I don't think the BMI is a crock of shit, I'd just say it is a very limited tool. There have been correlations between very low and very high BMI and health related issues over a population. Of course, each person is different.
BMI is just one little tool, that is used a lot because it is easy to calculate, and has some basis.

One of the things I liked about that slideshow was how different weights look appropriate on different people. Almost all the people in that slideshow looked good to me because they all seemed comfortable in their own skin. BMI,however, is not an analysis of a person's appearance or moral character. It
is just a number than can indicate that someone might want to look into further tests. If someone is really athletic, it throws off the BMI entirely, since muscle is denser than fat. Also, it absolutely does not figure in frame or bone density. If you have good bone density and good musculature, you could read "overweight" while actually being at the peak of health.
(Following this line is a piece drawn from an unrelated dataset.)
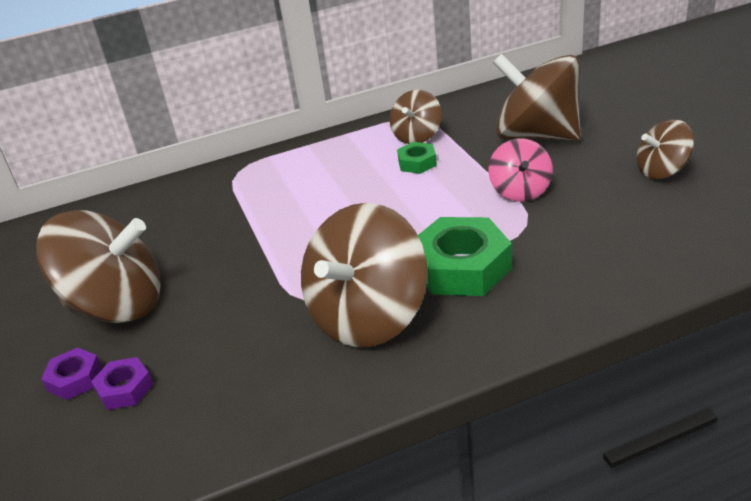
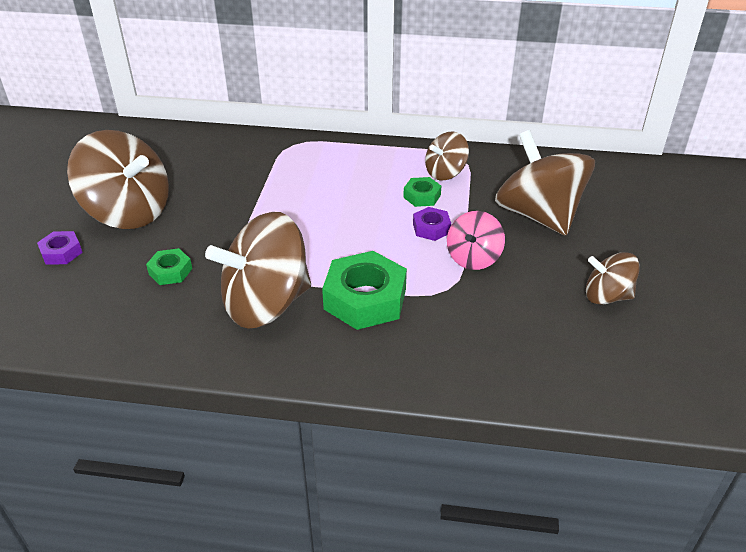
camera: 25 degrees right, 5 degrees up
(125, 389) = (81, 275): purple nut -> purple nut (431, 228)
(230, 337) = (170, 271): none -> green nut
As I have grown larger, I think I have mentally distanced myself from what I really look like, how much fat I really have gained, and how it has been dragging me down physically. A lot of this is purely from being sedentary, but complete lack of portion control has also contributed. Arguments about "fat and fit" and my complete disgust over society's compulsion with skinniness and fad diets allowed me to ignore a situation that was getting unhealthy for me.

The BMI calculated for my height and weight, 35.2, classifies me as "severly obese", which is pretty harsh, and certainly not how I think of myself. When I was not much larger, at 36.6 BMI, I had a much more accurate test (DEXA scan) done on my bone density, muscle and fat percentage, and it correlated pretty darn well with that "severly obese" tag. Although I'd like to think I am pretty healthy and fit enough for my BMI, I'm not. I don't have a large frame. I'm pretty average, with a medium frame (albeit an unusually high bone density, probably in part because I've carried a lot of weight for awhile). That DEXA scan told me that 3.36% of me is bone, 46.2% of me is muscles and organs, and a whopping 50.5% of me is fat. There is no way I can justify that as healthy, even with cherry-picking the evidence.

More to the point for me is that I was starting to have fat related health problems: problems with my arms, backaches, some difficulty sleeping as soundly as I had previously, and then that dislocated kneecap from just walking down some steps. I started seeing a massage therapist once a month for quite a few different pains. So, yes, BMI is very limited, and one could argue that I don't need some silly calculator to tell me I'm fat, but I gained this weight very, very gradually, it did send up a flag when I was no longer simply "overweight" (which I'm so historically used to that it translates to "normal" for me) to "severely obese".